Można więc powiedzieć, że przyjęła pewnego rodzaju maskę, po której założeniu nie jest w stanie dać
upustu negatywnym emocjom.
MORALNOŚĆ
Jest dobrą kotką i nie przepada za krzywdzeniem innych w sposób fizyczny czy psychiczny, chyba, że będzie to akurat od niej wymagane. Stara się zachowywać uniżoną postawę i być pokorną postacią, co jednak nie zawsze jej wychodzi. Potrafiłaby więc obrazić kogoś, nawet nie zdając sobie z tego sprawy. Zaatakowanie kogoś również wchodzi w grę, wierzy jednak, że ruchy bitewne, których się nauczy, wykorzystywane będą jedynie do samoobrony. W stanie nie byłaby zabić kogokolwiek, a gdyby epidemia głodu nagle zapanować miała w jej klanie, to prędzej umarłaby z głodu, bo zjeść kogoś by nie dała rady. Kieruje się głównie kodeksem, do którego ma spory szacunek. Nie pozwala sobie na łamanie jego zasad, a równocześnie zastanawia się, czy da się go w jakikolwiek sposób ulepszyć, by zasady stały się bardziej sprecyzowane. O Gwiezdnym Klanie wiele nie słyszała, to też w niego nie wierzy, jednak z chęcią poznałaby tę religię.
CIEKAWOSTKI
- Jej ulubioną rybą jest ukleja, którą nie tylko uważa za prostą w spożyciu przekąskę, ale i za ciekawie
wyglądające stworzenie o szarawozielonych, pięknie mieniących się w słońcu łuskach.
- Dawniej żywiła spore zainteresowanie wszelką florą kolekcjonując ją, lecz straciła je po tym, jak
dowiedziała się, iż zerwane przez nią roślinki więdną dość szybko.
- Lubi formować różne rzeczy z błota, które tworzy się po silnych opadach deszczu.
UMIEJĘTNOŚCI
Poziom medyczny: ///
Poziom wojownika: ///
Słabe strony:
- Jest niezłym słabeuszem, pomimo dobrych chęci nie jest w stanie skrzywdzić nawet muchy, co czyni ją prostym w pokonaniu przeciwnikiem.
- Jedna z jej łapek idzie nieco bardziej do środka, przez co stawia krzywe kroki i trudno jest jej zachować elegancję.
- Miewa problemy z balansowaniem.
Mocne strony:
- Jej futro jest ciemne, dzięki czemu krycie się w różnego rodzaju krzewach oraz zaroślach nie stanowi dla niej najmniejszego problemu.
- Uwielbia gromadzić informacje na temat innych, dzięki czemu szybko poznaje otoczenie oraz koty
znajdujące się wokół niej.
- Jest ona dość elastyczna oraz sprężysta, co pozwala jej przeskakiwać średniej długości dystanse.
RELACJE
RODZINA
Ojciec - Jamnik
Matka - Melon
Rodzeństwo - Czereśniowa Łapa
Partner - ///
Potomstwo - ///
INNE
Kotewkowy Powiew - Uwielbia ją! Ma ją za wspaniałą kocie o kroku pełnym gracji, a głowie pełniej
wiedzy.
SZKOLENIE
Mentor - Siwa Czapla
Uczniowie obecni - ///
Uczniowie dawni - ///
HISTORIA
Jej życie z początku było jedną, wielką karuzelą: Najpierw żyła z matką i ojcem u boku, z
pewnością, iż nic w jej życiu nie ulegnie zmianie, by potem trafić do innego domostwa, które miało dość specyficzny zapach.

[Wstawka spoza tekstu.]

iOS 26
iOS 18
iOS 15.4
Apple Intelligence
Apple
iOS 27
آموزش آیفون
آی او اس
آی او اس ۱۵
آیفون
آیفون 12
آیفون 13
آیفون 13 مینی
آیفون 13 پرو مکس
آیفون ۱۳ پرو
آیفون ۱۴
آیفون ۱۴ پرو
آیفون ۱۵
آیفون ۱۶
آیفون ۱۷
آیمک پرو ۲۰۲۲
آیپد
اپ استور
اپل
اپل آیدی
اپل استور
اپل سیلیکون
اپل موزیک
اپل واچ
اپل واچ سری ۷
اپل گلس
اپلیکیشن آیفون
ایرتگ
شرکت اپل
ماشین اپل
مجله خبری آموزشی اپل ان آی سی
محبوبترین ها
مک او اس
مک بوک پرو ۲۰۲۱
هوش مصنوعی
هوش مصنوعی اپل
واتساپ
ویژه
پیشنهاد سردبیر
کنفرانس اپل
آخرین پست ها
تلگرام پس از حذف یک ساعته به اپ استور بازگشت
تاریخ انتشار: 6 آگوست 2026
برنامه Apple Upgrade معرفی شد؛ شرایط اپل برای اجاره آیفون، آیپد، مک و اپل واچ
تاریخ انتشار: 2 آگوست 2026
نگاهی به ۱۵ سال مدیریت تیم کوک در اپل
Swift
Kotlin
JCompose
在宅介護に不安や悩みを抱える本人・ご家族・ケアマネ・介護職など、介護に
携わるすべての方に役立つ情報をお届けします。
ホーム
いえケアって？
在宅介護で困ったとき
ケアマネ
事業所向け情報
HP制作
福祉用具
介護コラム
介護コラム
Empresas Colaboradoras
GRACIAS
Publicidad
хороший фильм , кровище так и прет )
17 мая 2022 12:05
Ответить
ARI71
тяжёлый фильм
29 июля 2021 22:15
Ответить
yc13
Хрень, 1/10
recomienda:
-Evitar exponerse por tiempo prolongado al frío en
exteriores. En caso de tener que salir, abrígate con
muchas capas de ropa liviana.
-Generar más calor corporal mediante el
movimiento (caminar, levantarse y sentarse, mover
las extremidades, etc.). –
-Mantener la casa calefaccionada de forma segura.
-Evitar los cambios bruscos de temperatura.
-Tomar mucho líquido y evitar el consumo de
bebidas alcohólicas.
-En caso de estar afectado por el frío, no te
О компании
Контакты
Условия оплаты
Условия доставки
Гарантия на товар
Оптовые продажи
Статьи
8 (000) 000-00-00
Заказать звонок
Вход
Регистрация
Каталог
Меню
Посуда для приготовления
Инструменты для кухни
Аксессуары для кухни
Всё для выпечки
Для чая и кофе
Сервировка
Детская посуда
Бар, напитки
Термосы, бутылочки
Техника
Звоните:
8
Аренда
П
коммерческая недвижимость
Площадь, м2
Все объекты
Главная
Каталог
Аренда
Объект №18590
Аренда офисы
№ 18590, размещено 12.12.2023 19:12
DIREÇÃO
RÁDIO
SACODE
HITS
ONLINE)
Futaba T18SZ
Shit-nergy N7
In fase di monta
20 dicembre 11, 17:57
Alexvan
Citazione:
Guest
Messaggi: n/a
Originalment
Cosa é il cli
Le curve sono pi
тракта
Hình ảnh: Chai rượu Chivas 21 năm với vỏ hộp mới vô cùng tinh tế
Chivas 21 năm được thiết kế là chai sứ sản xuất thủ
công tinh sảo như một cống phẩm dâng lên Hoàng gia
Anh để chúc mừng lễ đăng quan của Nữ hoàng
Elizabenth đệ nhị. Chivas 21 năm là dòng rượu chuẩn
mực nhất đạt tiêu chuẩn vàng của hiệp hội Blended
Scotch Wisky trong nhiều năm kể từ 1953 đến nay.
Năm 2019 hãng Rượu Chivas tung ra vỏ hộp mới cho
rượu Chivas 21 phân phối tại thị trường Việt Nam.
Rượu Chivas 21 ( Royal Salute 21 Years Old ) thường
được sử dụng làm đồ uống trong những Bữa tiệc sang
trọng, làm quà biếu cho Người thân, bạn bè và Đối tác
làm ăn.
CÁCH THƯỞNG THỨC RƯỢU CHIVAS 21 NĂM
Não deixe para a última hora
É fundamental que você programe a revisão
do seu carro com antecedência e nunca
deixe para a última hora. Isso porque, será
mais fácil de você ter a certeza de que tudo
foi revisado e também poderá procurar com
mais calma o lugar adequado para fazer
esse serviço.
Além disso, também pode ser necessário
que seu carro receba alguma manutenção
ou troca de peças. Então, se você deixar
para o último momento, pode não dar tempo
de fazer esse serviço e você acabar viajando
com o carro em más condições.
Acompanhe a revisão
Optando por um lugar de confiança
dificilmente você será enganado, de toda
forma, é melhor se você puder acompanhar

Uwielbiała małych domowników, którzy bawili się z nią, oraz zapoznali ją z "karmą dla kotów". Niestety, miała wrażenie, że starsi domownicy traktują ją jako stworzonko problematyczne, a przecież tamto szklane coś z kwiatkami wcale nie stłukło się z jej winy! Mimo pewnych drobnych wybryków, nie starała się nie sprawiać większych problemów i chyba tamci wyprostowani to docenili, ponieważ nie minęło wiele czasu, a zabrali ją do metalowego stworzenia, by przenieść ją w nim do innego domostwa, które znajdowało się w okolicach lasu. Choć puchate stworzonko nie miało zamiaru zapuszczać się w jego głębiny, to często przynosiło kwiatki oraz chwasty z jego obrzeży. Niestety, ale nie miała już więcej okazji zapoznać tych domowników z roślinkami, ponieważ ci wleźli do metalowego stwora i nie wrócili, co skazało Kunę, wraz z jej siostrą Czereśnią, na cierpienie z powodu braku pożywienia. Po cierpieniach, które zdawały się ciągnąć w nieskończoność, zdołały wziąć swój los w małe, niezdarne łapki, co zakończyło się nieprzyjemną podróżą w strumieniu. Była to szarpanina w zimnej, nieprzyjemnej wodzie, która zakończyła się dość niefortunnym splątaniem w trzcinie... Można stwierdzić, że po tym zdarzeniu została zesłana na nią swego rodzaju łaska, w postaci nowego domu w obozowisku Klanu Nocy.